11. This shows that in his opinion that money raised under Ex. E was used for a purpose totally different from the purpose mentioned in the plaint. This is not the case of any of the parties. That the money was used for the purpose of paying off the liability of Ayalu was never raised in the plaint. I have already quoted paragraph 12 wherein the reasons for calling into question the alienation are mentioned by the plaintiffs. Of course the case raised in the lower court's judgment was not raised in the previous suit at all. The matter becomes very clear when we examine the grounds of appeal put in by the plaintiffs in the lower appellate court. There also it is not stated that the money raised under Ex. E was used for the purpose for which the learned judge says it must have been used. In these circumstances, it is surprising that the learned Judge allowed the question to be raised and persuaded himself to set aside the finding of the District Munsif holding that the money was used for meeting the liability of Ayalu. It is contended with a great deal of force by the learned advocate for the appellant that the finding is perverse. A finding not based upon the cases of the respective parties certainly cannot be accepted in Second Appeal.

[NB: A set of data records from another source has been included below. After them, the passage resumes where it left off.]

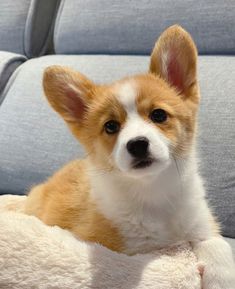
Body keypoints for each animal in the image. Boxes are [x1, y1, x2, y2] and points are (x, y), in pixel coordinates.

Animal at [24, 25, 235, 286]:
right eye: (111, 126)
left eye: (158, 115)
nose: (137, 144)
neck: (153, 190)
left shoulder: (201, 223)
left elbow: (218, 246)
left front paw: (222, 279)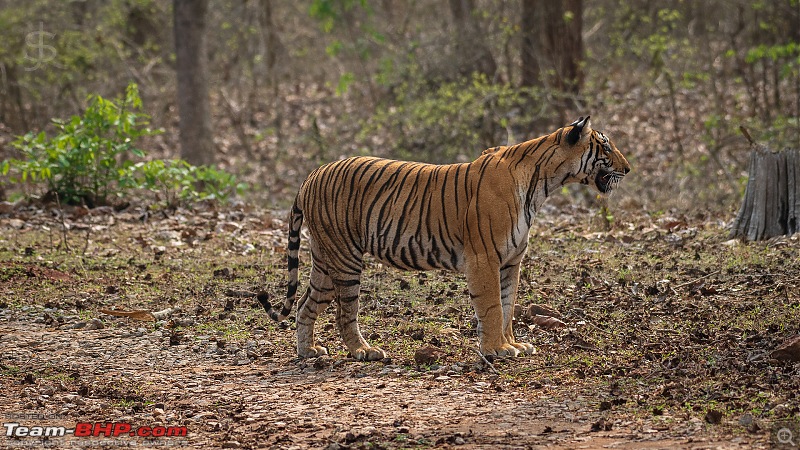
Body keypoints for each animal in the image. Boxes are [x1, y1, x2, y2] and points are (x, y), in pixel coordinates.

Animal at [260, 117, 632, 362]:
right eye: (606, 147)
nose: (628, 169)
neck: (543, 184)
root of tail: (309, 176)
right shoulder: (485, 257)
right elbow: (492, 306)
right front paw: (497, 349)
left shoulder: (511, 261)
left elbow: (509, 305)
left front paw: (513, 344)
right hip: (346, 259)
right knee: (344, 311)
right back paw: (365, 351)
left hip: (325, 259)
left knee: (305, 305)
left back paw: (308, 351)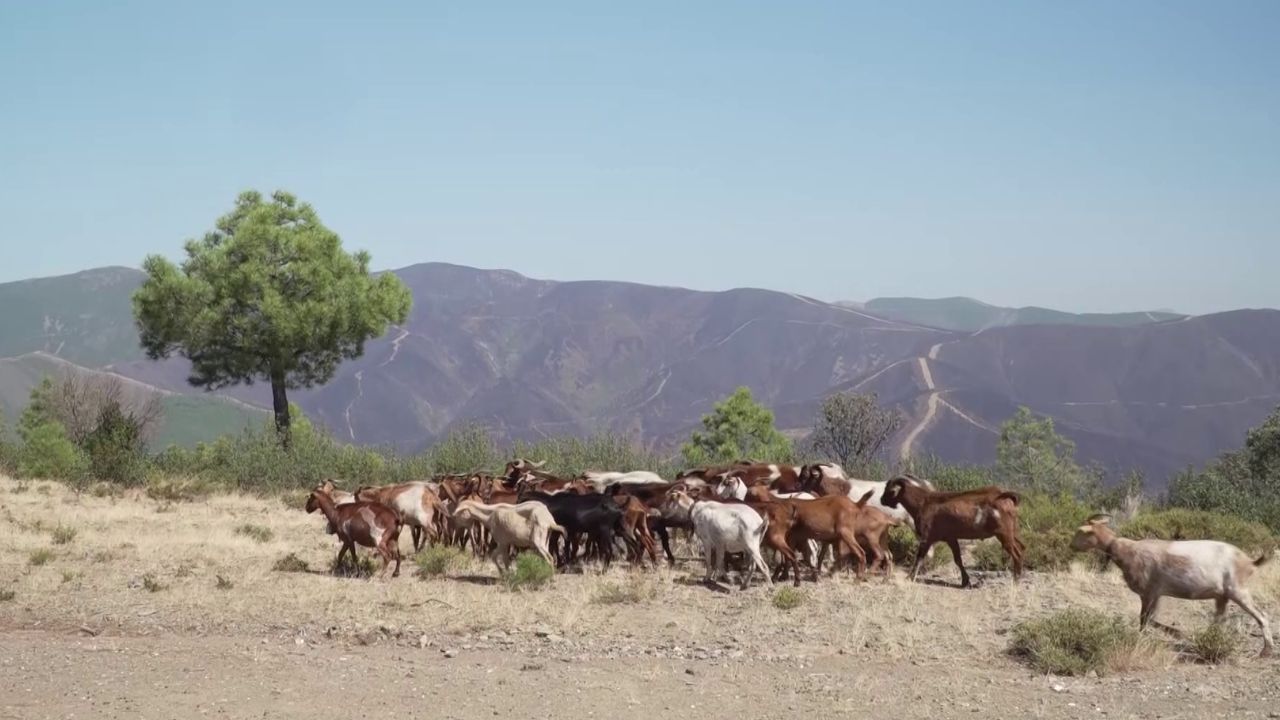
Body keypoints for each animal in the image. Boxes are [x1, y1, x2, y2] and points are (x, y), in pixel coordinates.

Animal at [881, 475, 1023, 588]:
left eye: (889, 490)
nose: (882, 500)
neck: (923, 502)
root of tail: (1005, 498)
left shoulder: (927, 537)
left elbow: (919, 557)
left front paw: (909, 577)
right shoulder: (951, 538)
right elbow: (958, 559)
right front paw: (965, 582)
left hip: (1004, 534)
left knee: (1017, 553)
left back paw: (1016, 581)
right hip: (1013, 533)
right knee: (1022, 547)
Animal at [1072, 514, 1274, 656]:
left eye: (1081, 531)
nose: (1071, 546)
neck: (1128, 550)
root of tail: (1249, 562)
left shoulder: (1149, 592)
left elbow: (1145, 620)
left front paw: (1175, 633)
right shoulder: (1157, 594)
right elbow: (1149, 619)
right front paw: (1175, 633)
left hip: (1237, 590)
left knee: (1262, 616)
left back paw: (1266, 651)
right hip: (1222, 596)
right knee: (1219, 622)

12. The only question is what should be done in the circumstances, whether I should find for myself on the evidence whether the transaction is binding on the plaintiffs or whether the case should be remitted to the lower court for a fresh finding. All the materials necessary to arrive at a finding are not before me and so the proper course would be to send the case to the lower court to submit a revised finding on issue 3. The finding of the lower court on that issue is set aside. The revised finding is to be submitted on the evidence on record within six weeks after receipt of this Order 10 days for objections.
13. The memorandum of objection is not pressed and is dismissed. No costs. The respondents will have to pay the court-fee on the memorandum of objections.

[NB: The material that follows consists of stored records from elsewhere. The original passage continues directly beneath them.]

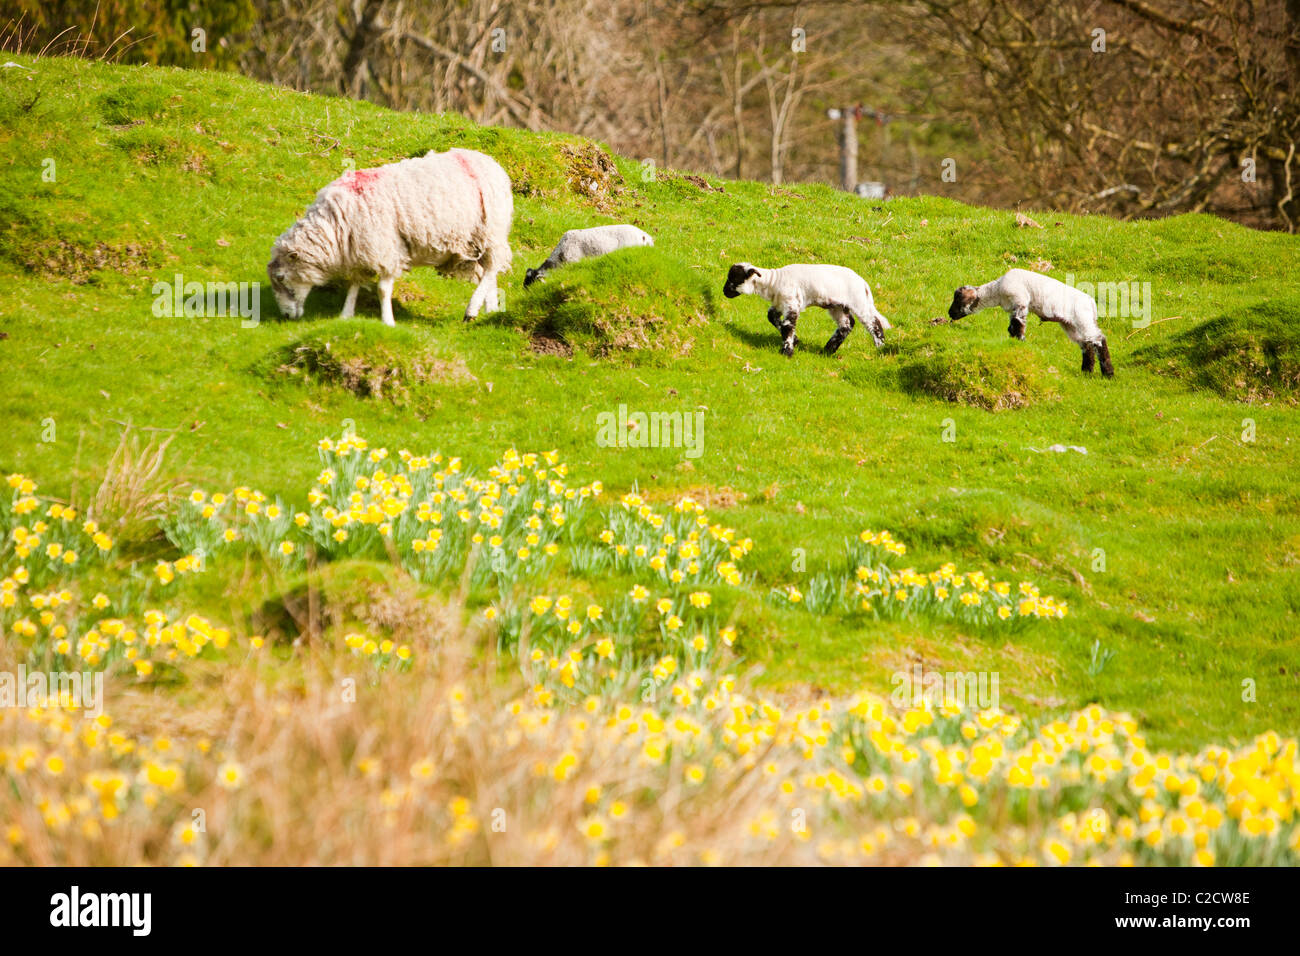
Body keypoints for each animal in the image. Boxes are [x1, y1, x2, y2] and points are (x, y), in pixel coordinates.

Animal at [267, 148, 513, 326]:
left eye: (281, 277)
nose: (286, 317)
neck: (335, 225)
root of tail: (490, 162)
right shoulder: (360, 250)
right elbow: (354, 284)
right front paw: (345, 315)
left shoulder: (384, 248)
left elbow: (383, 289)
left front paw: (387, 321)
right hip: (475, 242)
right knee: (488, 272)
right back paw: (490, 309)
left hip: (492, 231)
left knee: (491, 268)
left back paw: (471, 310)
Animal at [722, 262, 891, 357]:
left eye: (733, 279)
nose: (724, 291)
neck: (773, 282)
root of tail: (864, 284)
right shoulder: (780, 304)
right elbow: (772, 318)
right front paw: (796, 341)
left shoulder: (792, 304)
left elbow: (787, 326)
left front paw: (787, 351)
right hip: (838, 306)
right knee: (847, 325)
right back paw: (828, 350)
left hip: (858, 302)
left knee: (874, 324)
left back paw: (880, 348)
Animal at [947, 268, 1113, 377]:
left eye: (958, 299)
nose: (949, 313)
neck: (996, 291)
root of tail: (1091, 302)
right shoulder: (1013, 307)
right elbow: (1012, 327)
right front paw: (1014, 341)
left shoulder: (1020, 302)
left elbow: (1019, 325)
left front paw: (1020, 341)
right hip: (1070, 324)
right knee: (1086, 345)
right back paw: (1087, 371)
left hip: (1083, 319)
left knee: (1098, 340)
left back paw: (1108, 373)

14. In pursuance of the above order of the High Court, the Subordinate Judge of Chingleput submitted the following revised
15. Finding: - find that the transaction of mortgage Ex. E was executed by the manager of the family with the assent of all his adult sons at the time and Rs. 4,000 taken from mortgagee to discharge antecedent debts. The transaction was absolutely fair and above board.
16. On the issue remitted, my finding of fact is that the mortgage, Ex. E, and the decree (Ex. K) obtained on it are valid and bind the plaintiffs and they were obtained fairly and no taint of fraud attaches to them.

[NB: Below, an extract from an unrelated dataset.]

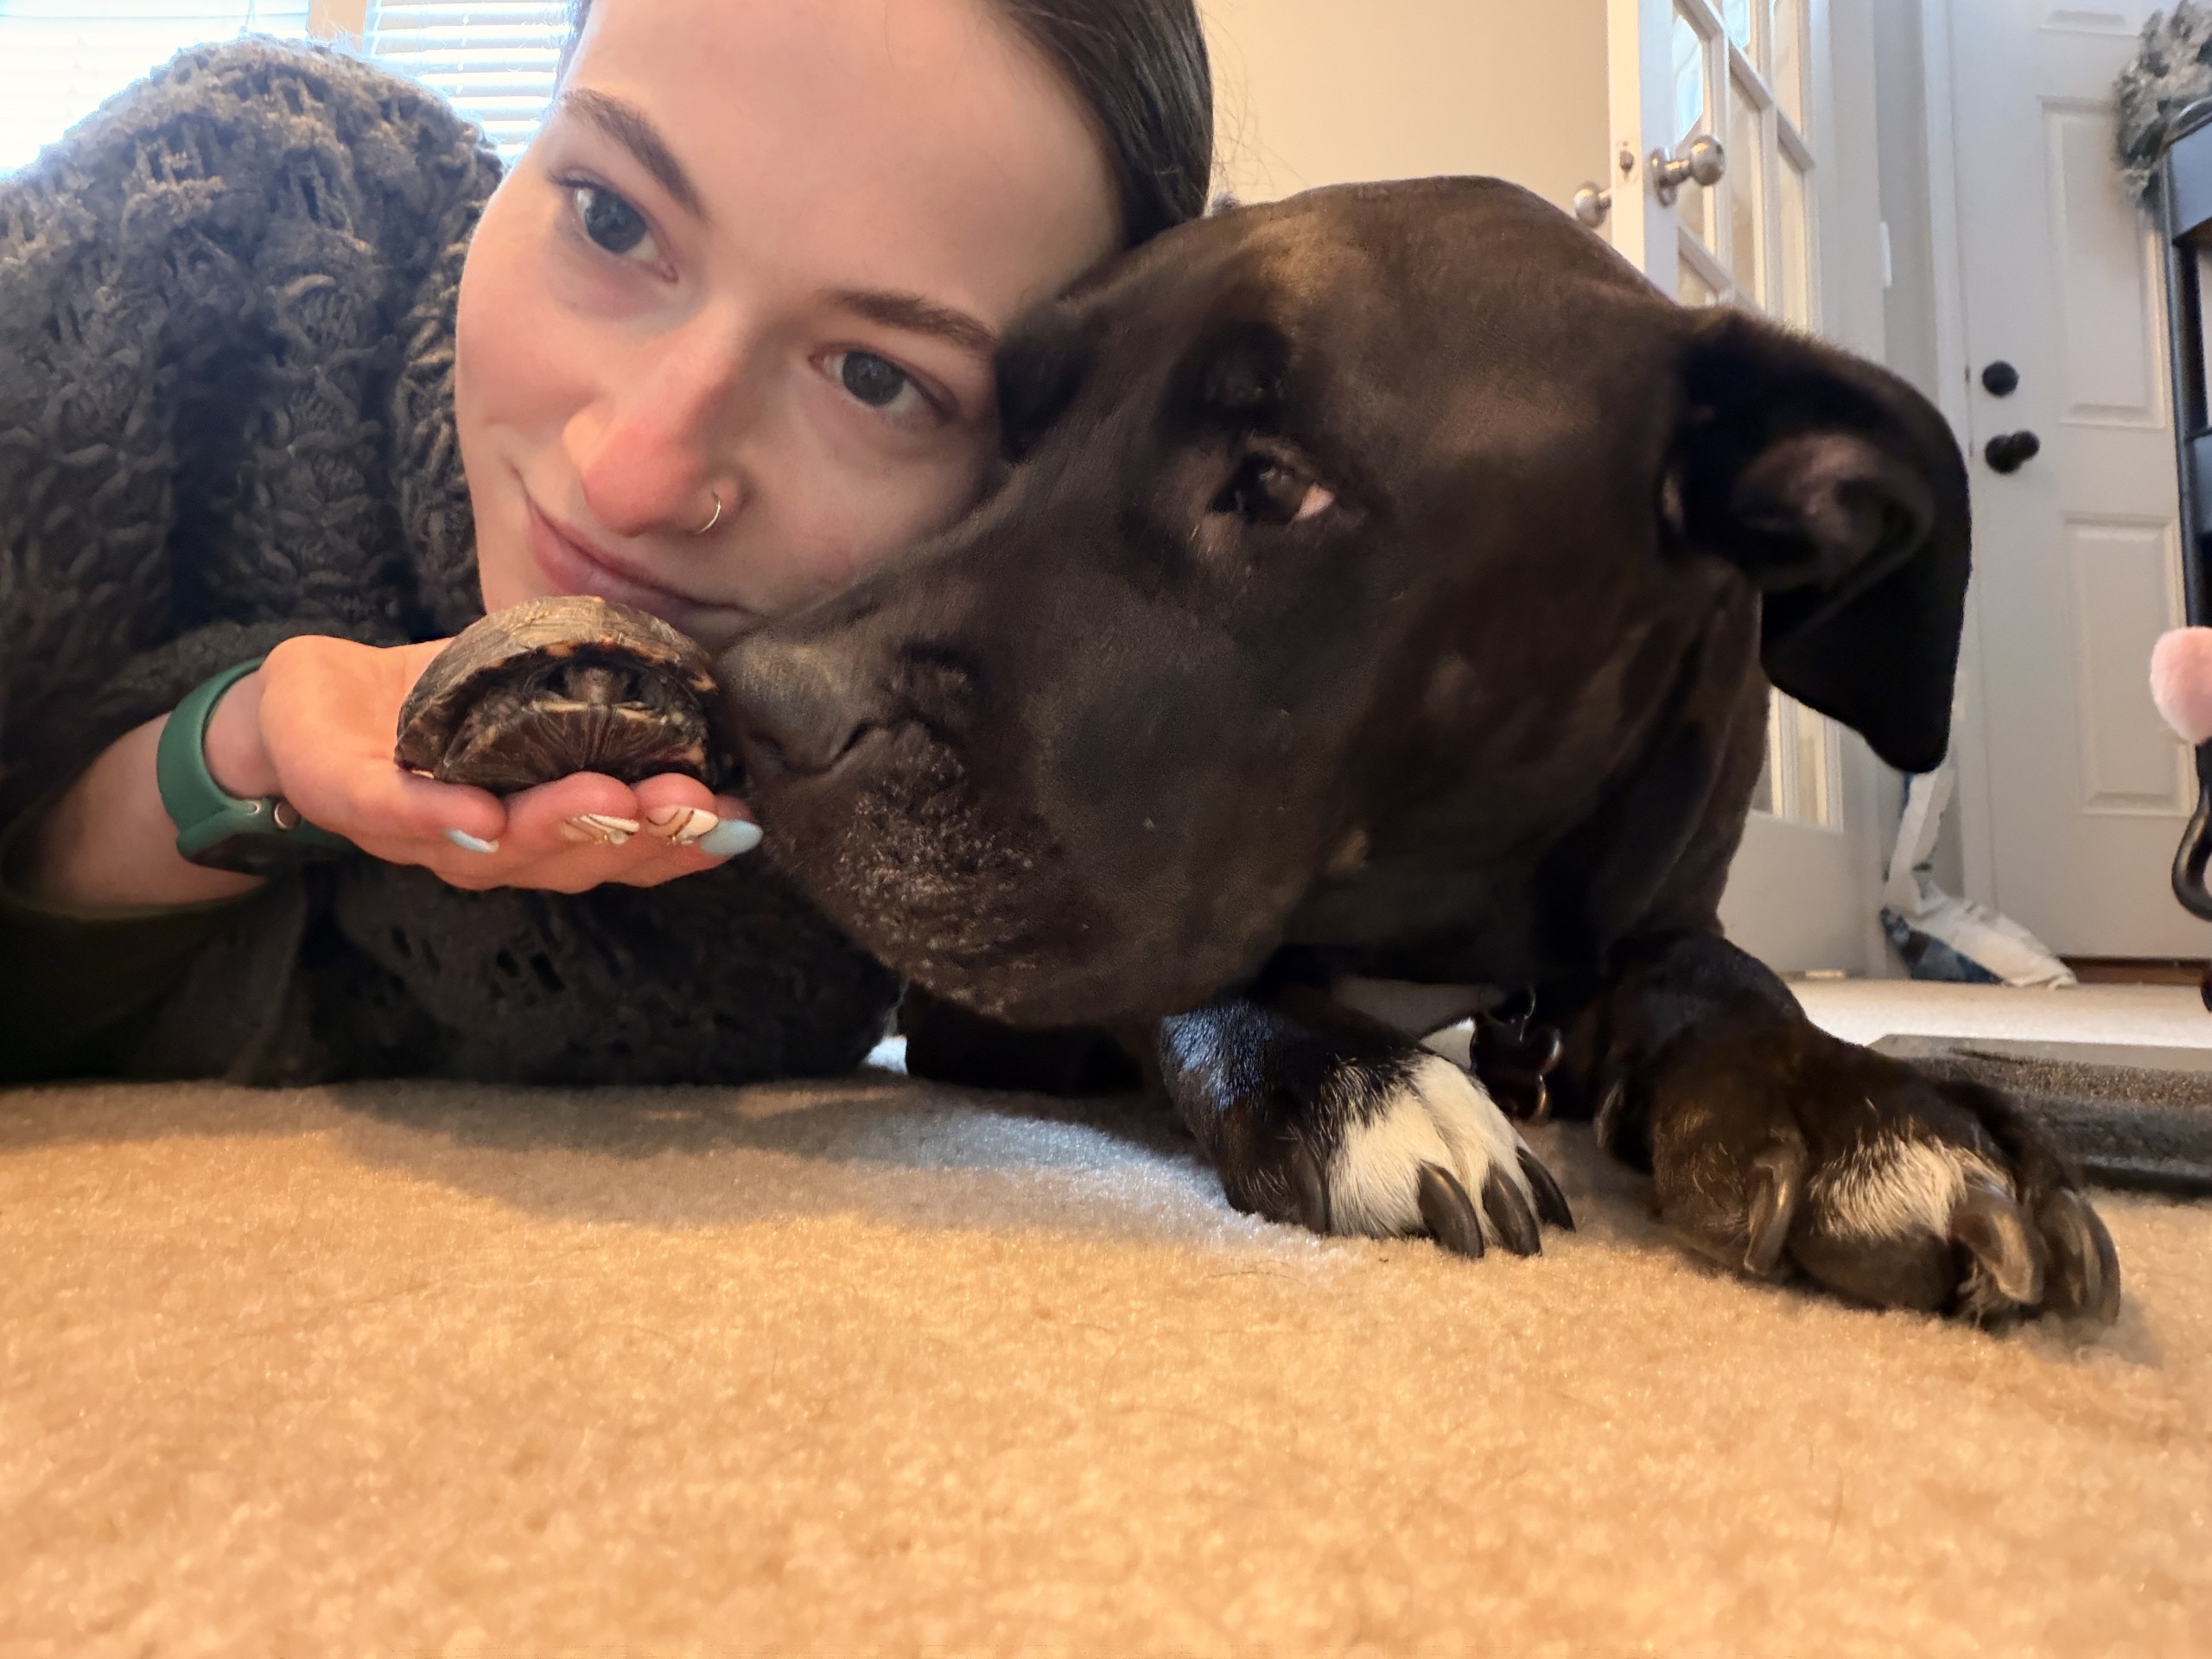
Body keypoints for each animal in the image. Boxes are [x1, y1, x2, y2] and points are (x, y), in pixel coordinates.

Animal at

17. The Court delivered the following
18. The finding is accepted. The result is that the lower court's decree is set aside with respect of the 5/16th share of the property covered by Ex. E, claimed by the 7th defendant in the second appeal. In other respects the lower court's decree will stand. The second appeal is allowed with costs. The contesting respondents will pay the costs.